*** DATA RECORDS Section Begins ***

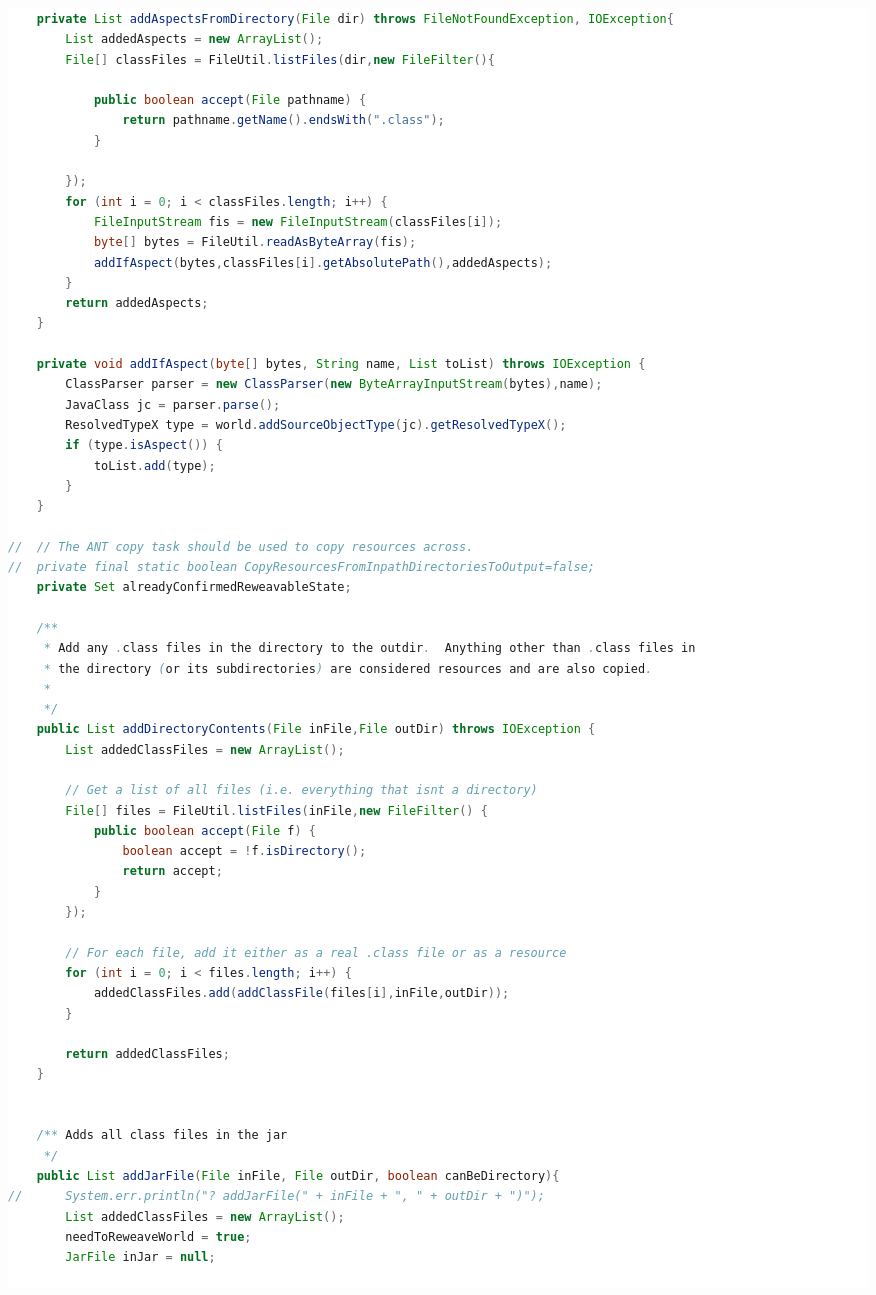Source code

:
 ```java
	private List addAspectsFromDirectory(File dir) throws FileNotFoundException, IOException{
		List addedAspects = new ArrayList();
		File[] classFiles = FileUtil.listFiles(dir,new FileFilter(){
		
			public boolean accept(File pathname) {
				return pathname.getName().endsWith(".class");
			}
		
		});
		for (int i = 0; i < classFiles.length; i++) {
			FileInputStream fis = new FileInputStream(classFiles[i]);
			byte[] bytes = FileUtil.readAsByteArray(fis);
			addIfAspect(bytes,classFiles[i].getAbsolutePath(),addedAspects);
		}
		return addedAspects;
	}
	
	private void addIfAspect(byte[] bytes, String name, List toList) throws IOException {
		ClassParser parser = new ClassParser(new ByteArrayInputStream(bytes),name);
		JavaClass jc = parser.parse();
		ResolvedTypeX type = world.addSourceObjectType(jc).getResolvedTypeX();
		if (type.isAspect()) {
			toList.add(type);
		}		
	}

//	// The ANT copy task should be used to copy resources across.
//	private final static boolean CopyResourcesFromInpathDirectoriesToOutput=false;
	private Set alreadyConfirmedReweavableState;
	
	/**
	 * Add any .class files in the directory to the outdir.  Anything other than .class files in
	 * the directory (or its subdirectories) are considered resources and are also copied. 
	 *  
	 */
	public List addDirectoryContents(File inFile,File outDir) throws IOException {
		List addedClassFiles = new ArrayList();
		
		// Get a list of all files (i.e. everything that isnt a directory)
		File[] files = FileUtil.listFiles(inFile,new FileFilter() {
			public boolean accept(File f) {
				boolean accept = !f.isDirectory();
				return accept;
			}
		});
		
		// For each file, add it either as a real .class file or as a resource
		for (int i = 0; i < files.length; i++) {
			addedClassFiles.add(addClassFile(files[i],inFile,outDir));
		}
		
		return addedClassFiles;
	}


	/** Adds all class files in the jar
	 */
	public List addJarFile(File inFile, File outDir, boolean canBeDirectory){
//		System.err.println("? addJarFile(" + inFile + ", " + outDir + ")");
		List addedClassFiles = new ArrayList();
		needToReweaveWorld = true;
		JarFile inJar = null;
		
```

*** DATA RECORDS Section Ends ***

[WHAT THE TASK REQUIRES]
The required output is each line of the entries that contains the word "toList".

[SOLUTION]
	private void addIfAspect(byte[] bytes, String name, List toList) throws IOException {
			toList.add(type);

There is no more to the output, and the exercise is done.